Sabtu , 18 Maret 2017, 15:54 WIB

KPK Harus Kejar Bukti Selain Keterangan Saksi dan Terdakwa

Rep: Umar Mukhtar/ Red: Ilham
Republika/Raisan Al Farisi
Sidang dugaan korupsi proyek KTP-el.
Sidang dugaan korupsi proyek KTP-el.

REPUBLIKA.CO.ID, JAKARTA -- Penjeratan hukum terhadap nama-nama yang disebut dalam surat dakwaan kasus KTP elektronik dinilai harus mengandalkan alat bukti, selain keterangan saksi dan terdakwa. Pencarian bukti lain ini akan membuat nama-nama dalam dakwaan tidak lolos dari jeratan hukum.

"Yang membuktikan itu yang masih sangat sulit. Jadi bukan hanya butuh keterangan saksi atau terdakwa, cuma kan butuh alat bukti yang lain itu supaya orang-orang yang di dakwaan itu enggak lolos," ujar Peneliti Indonesia Corruption Watch (ICW) Agus Sunaryanto di Cikini, Jakarta, Sabtu (18/3).

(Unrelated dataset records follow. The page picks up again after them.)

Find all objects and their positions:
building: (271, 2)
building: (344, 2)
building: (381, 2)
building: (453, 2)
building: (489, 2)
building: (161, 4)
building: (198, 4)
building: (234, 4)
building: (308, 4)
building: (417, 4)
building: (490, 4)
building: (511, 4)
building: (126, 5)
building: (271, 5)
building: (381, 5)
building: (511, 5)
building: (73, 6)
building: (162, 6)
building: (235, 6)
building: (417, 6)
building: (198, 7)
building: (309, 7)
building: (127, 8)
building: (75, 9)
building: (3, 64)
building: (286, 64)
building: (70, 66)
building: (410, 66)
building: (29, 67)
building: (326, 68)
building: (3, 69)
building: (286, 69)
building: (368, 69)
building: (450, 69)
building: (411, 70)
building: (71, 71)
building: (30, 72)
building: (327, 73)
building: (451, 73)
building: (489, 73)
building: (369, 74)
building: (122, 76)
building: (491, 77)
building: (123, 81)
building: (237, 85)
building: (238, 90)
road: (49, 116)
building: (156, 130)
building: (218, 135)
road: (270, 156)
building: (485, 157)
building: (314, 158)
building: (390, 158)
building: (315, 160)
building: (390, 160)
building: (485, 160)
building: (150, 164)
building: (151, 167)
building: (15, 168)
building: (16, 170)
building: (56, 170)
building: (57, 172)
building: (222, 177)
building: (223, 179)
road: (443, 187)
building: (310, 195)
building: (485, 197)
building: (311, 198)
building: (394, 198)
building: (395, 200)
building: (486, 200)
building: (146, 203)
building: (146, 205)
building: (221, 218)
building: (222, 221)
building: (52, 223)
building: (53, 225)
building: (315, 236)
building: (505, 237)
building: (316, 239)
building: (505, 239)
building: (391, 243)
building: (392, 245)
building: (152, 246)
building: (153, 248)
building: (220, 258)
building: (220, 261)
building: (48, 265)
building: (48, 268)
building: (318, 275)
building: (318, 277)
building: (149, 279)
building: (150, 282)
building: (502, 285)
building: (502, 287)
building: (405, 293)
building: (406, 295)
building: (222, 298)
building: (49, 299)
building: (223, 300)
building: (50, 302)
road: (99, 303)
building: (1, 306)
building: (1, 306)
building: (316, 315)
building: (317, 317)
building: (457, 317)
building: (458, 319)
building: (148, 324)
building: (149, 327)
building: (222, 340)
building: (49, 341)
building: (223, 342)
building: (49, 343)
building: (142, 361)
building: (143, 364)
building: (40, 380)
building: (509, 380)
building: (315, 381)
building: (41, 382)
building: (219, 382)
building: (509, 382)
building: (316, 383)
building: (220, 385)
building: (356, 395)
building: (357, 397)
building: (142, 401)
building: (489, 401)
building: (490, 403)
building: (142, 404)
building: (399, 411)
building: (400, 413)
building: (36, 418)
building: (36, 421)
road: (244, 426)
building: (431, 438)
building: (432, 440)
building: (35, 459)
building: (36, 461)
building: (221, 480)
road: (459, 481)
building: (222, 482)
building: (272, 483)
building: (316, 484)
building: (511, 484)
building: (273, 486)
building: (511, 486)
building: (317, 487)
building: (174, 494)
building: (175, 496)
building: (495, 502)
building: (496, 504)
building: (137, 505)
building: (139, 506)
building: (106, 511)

Agus juga memaparkan, KPK dalam persidangan kasus KTP-el nantinya juga harus membeberkan soal bukti terkait penyerahan uang kepada sejumlah nama di dakwaan. Karena itu, keterangan dari terdakwa dan saksi dibutuhkan dalam hal ini.

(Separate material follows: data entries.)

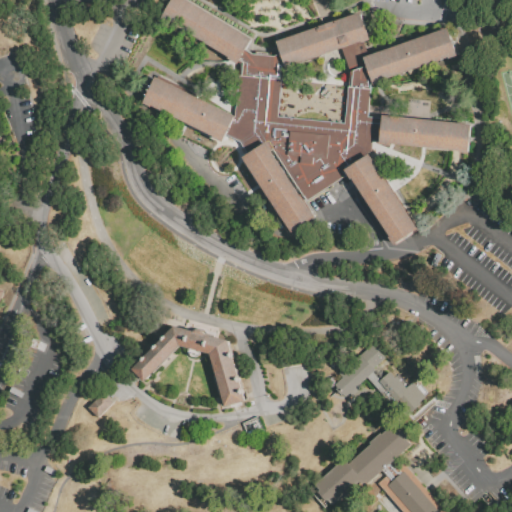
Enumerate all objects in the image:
road: (93, 0)
road: (443, 3)
road: (428, 7)
road: (413, 12)
road: (440, 14)
road: (111, 40)
road: (73, 47)
park: (509, 88)
road: (102, 101)
building: (311, 110)
building: (313, 113)
road: (22, 149)
road: (60, 167)
road: (168, 211)
road: (478, 238)
road: (402, 249)
parking lot: (471, 266)
road: (28, 276)
road: (328, 281)
building: (0, 291)
building: (1, 298)
road: (79, 298)
road: (182, 310)
road: (428, 312)
building: (196, 359)
building: (198, 363)
building: (360, 375)
building: (377, 381)
road: (140, 395)
building: (405, 395)
road: (289, 400)
building: (99, 404)
road: (265, 405)
road: (64, 408)
building: (102, 408)
road: (13, 419)
building: (362, 465)
building: (388, 473)
building: (383, 476)
road: (35, 477)
road: (499, 477)
building: (411, 494)
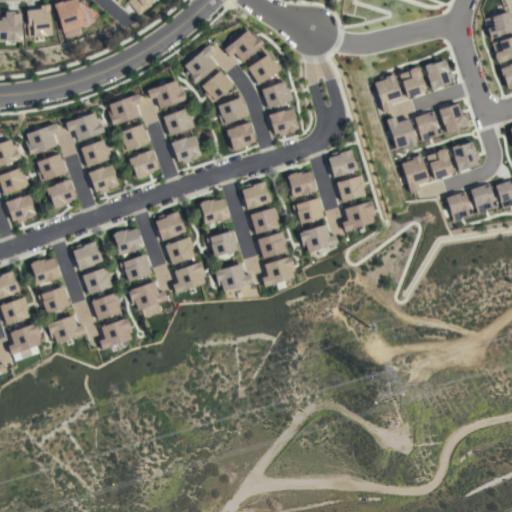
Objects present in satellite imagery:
building: (117, 0)
building: (138, 5)
building: (68, 15)
building: (71, 15)
road: (279, 17)
building: (36, 22)
building: (37, 22)
building: (497, 25)
building: (9, 26)
building: (10, 26)
road: (380, 41)
building: (242, 45)
building: (241, 46)
building: (501, 49)
road: (97, 54)
building: (199, 64)
building: (198, 65)
road: (112, 66)
road: (468, 67)
building: (260, 69)
building: (261, 69)
building: (435, 74)
building: (506, 75)
building: (410, 83)
building: (214, 86)
building: (215, 86)
building: (385, 92)
building: (165, 93)
building: (164, 94)
building: (274, 94)
building: (273, 95)
road: (251, 104)
building: (122, 109)
building: (122, 109)
building: (229, 111)
building: (230, 111)
building: (437, 121)
building: (175, 122)
building: (175, 122)
building: (280, 122)
building: (281, 122)
building: (82, 126)
building: (83, 126)
building: (399, 133)
building: (510, 134)
building: (238, 136)
building: (239, 136)
building: (131, 137)
building: (131, 137)
building: (39, 139)
building: (39, 139)
road: (158, 149)
building: (183, 149)
building: (184, 149)
building: (7, 152)
building: (92, 153)
building: (93, 153)
building: (462, 156)
road: (490, 159)
building: (340, 162)
building: (141, 164)
building: (142, 164)
building: (339, 164)
building: (437, 164)
building: (48, 167)
building: (49, 167)
building: (412, 173)
road: (212, 177)
road: (78, 178)
building: (100, 179)
building: (101, 179)
building: (11, 180)
building: (10, 181)
building: (299, 183)
building: (299, 183)
road: (322, 187)
building: (348, 188)
building: (348, 189)
building: (59, 193)
building: (59, 193)
building: (503, 193)
building: (253, 195)
building: (253, 196)
building: (480, 198)
building: (456, 205)
building: (18, 208)
building: (18, 208)
building: (306, 210)
building: (211, 211)
building: (211, 211)
building: (306, 211)
building: (355, 216)
building: (356, 216)
building: (262, 220)
building: (262, 221)
building: (167, 225)
building: (166, 226)
road: (4, 237)
building: (315, 238)
building: (315, 238)
building: (125, 241)
building: (125, 241)
building: (220, 243)
building: (221, 244)
building: (269, 245)
building: (268, 246)
building: (177, 250)
building: (177, 251)
road: (369, 252)
building: (85, 255)
building: (84, 256)
building: (134, 268)
building: (134, 268)
building: (43, 270)
building: (42, 271)
building: (275, 271)
building: (276, 271)
building: (186, 277)
building: (230, 277)
building: (230, 277)
building: (186, 278)
building: (95, 280)
building: (94, 281)
building: (7, 284)
building: (6, 285)
road: (70, 285)
building: (144, 295)
building: (145, 298)
building: (52, 299)
building: (52, 300)
building: (104, 305)
building: (103, 306)
building: (13, 310)
building: (12, 311)
building: (62, 329)
building: (63, 329)
building: (113, 333)
building: (112, 334)
building: (22, 338)
building: (21, 341)
building: (1, 368)
power tower: (380, 383)
road: (380, 490)
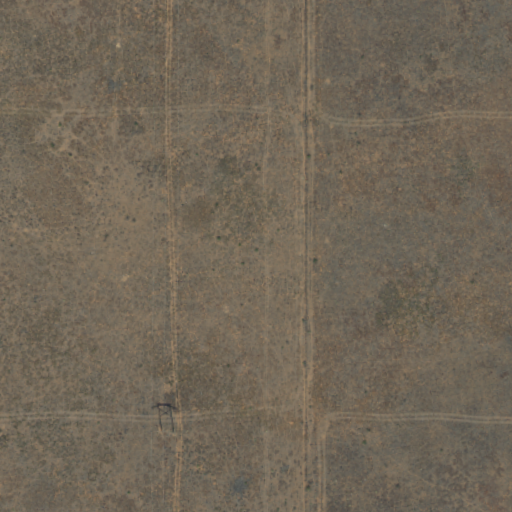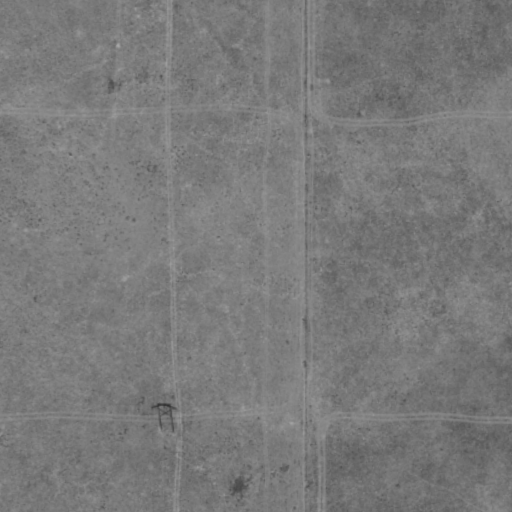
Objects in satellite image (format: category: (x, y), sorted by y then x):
power tower: (168, 431)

"KPK masih butuh keterangan dari terdakwa. Kesulitannya mungkin misalnya soal bukti uang itu diserahkan atau enggak," kata dia.

Terkait catatan bagan atau skema nama-nama pengendali proyek KTP-el yang ditemukan KPK di kediaman Chairuman Harahap, menurut Agus, tentu itu harus dibuktikan lebih lanjut. "Itu tinggal dibuktikan saja, itu bukti yang benar atau rekayasa. Harus dibuktikan di pengadilan. Di BAP juga," ujar dia.